The assay was used for the detection of bladder cancer. It was evaluated using six different labeled protein array assays. The detection antibodies used were TMB1 (trimethylene-B) and oxidized carbon NPs (oCNPs). In both methods, the signal was equally stable in both synthetic urine (1:3) and assay buffer. The results were comparable. However the assay for detecting PIAS4 in synthetic urine (1:3) was found to be more reliable and accurate.
This method offers many benefits, including increased sensitivity. You can detect concentrations of between 1 and 25 ng/mL HRP with a color-gradient. The measurement obtained from a stopped reaction is stable over several hours, whereas the signal from an unstopped reaction remains unstable over a period of time. Colorimetric detection is an effective method of cancer detection.
The Protein Blotting workflow involves blocking the membrane to prevent non-specific antibody binding and then transferring the target protein onto the blot. Next, antibodies and a probe (fluorophores, isotopes, or enzymes) are added onto the blot in order to locate the target protein on the membrane. Protein transfer can prove difficult. Many factors affect the efficiency, including the molecularweight and gel thickness of the target protein as well as the method used.
The proteins were incubated with NC and PVDF membranes. ECL-reagents were used for detection. After washing, membranes had to be re-probed by BSA and other antibodies. The PVDF membrane had a better reprobing capability than the NC membrane, especially when used with glycoproteins. The PVDF membrane was more able to bind the glycoprotein. In the three other cases, PVDF membranes had greater advantages.
To avoid bubbles, place the sample comb carefully on top of the membrane. Make sure there are no gaps between the teeth of the comb. For 30-60 minutes, incubation should take place at 37°C. To remove unbound antibody, the membrane should then be gently washed three more times with TBS Wash Buffer. The membrane should then be incubated with a secondary antibody in a 3:1 ratio.
The second step involved the preparation of the samples. The samples were electroblotted onto PVDF membranes and resolved with 10% SDS-PAGE. The PVDF membrane is sensitiver and produces less nonspecific staining. However, it can remove very small molecular substances when washed. Additionally, it is sensitive and fragile. The total band intensities were quantified using a Student t-test to compare the two fixation groups.
To analyze the efficiency in protein transfer by membrane staining was first achieved by separating proteins using 10% SDS–PAGE. The proteins were then transferred to either nitrocellulose or PVDF membranes. Membranes were then cut into eight pieces for the fixation treatment. The exposed time was identical to the traditional fixation method. Finally, the bands were visualized using ECL Plus reagents.
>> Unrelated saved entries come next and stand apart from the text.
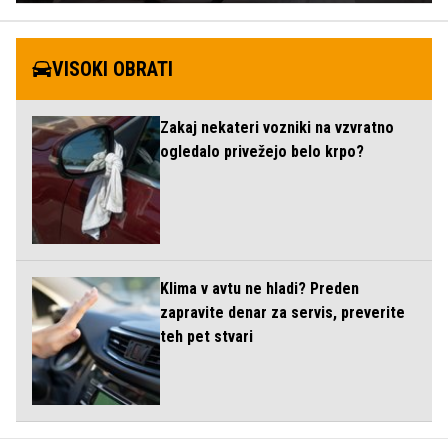
VISOKI OBRATI
Zakaj nekateri vozniki na vzvratno
ogledalo privežejo belo krpo?
Klima v avtu ne hladi? Preden
zapravite denar za servis, preverite
teh pet stvari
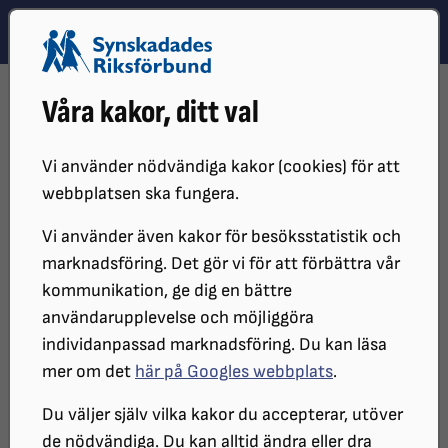
Hoppa till innehåll
Hoppa till hitta snabbt
TEMA
SÖK
MENY
STARTSIDA
PERSONUPPGIFTER
Våra kakor, ditt val
Personuppgifter och GDPR
Vi använder nödvändiga kakor (cookies) för att
webbplatsen ska fungera.
Din personliga integritet är viktig för
Vi använder även kakor för besöksstatistik och
Synskadades Riksförbund (SRF). På den
marknadsföring. Det gör vi för att förbättra vår
här sidan beskriver vi bland annat vilka
kommunikation, ge dig en bättre
användarupplevelse och möjliggöra
uppgifter vi samlar in, samt hur och för
individanpassad marknadsföring. Du kan läsa
vilka ändamål vi samlar in dem. Vi
mer om det
här på Googles webbplats
.
beskriver också vilka som kan ta del av
Du väljer själv vilka kakor du accepterar, utöver
uppgifterna, hur länge de sparas och
de nödvändiga. Du kan alltid ändra eller dra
With the help of public records, you can search Steve Boster's past online. This database contains Steve's current and past addresses, cell phone numbers, email addresses, and known relatives. You can also search Steve’s public files by age and state. You can also narrow your search using the "Steve Boster" filter to find someone who matches the criteria you are looking for. The most important piece of Steve Boster's history is his personal information.
Steve Boster was a Joliet, IL, native on November 13, 1952. He was a veteran of the U.S. Army, and was a Concordia Hall member in Staunton, VA. He is survived in death by four siblings, Sandra Blanton; Jack Boster; Tammy Boster. He also has many nieces & nephews.
PMID: 9724754 by Liu B., et al. Inhibition of Stat1-mediated gene activation by PIAS1.
PMID: 11388671 by Nelson V., et al. A putative protein inhibitor of activated STAT (PIASy) interacts with p53 and inhibits p53-mediated transactivation but not apoptosis.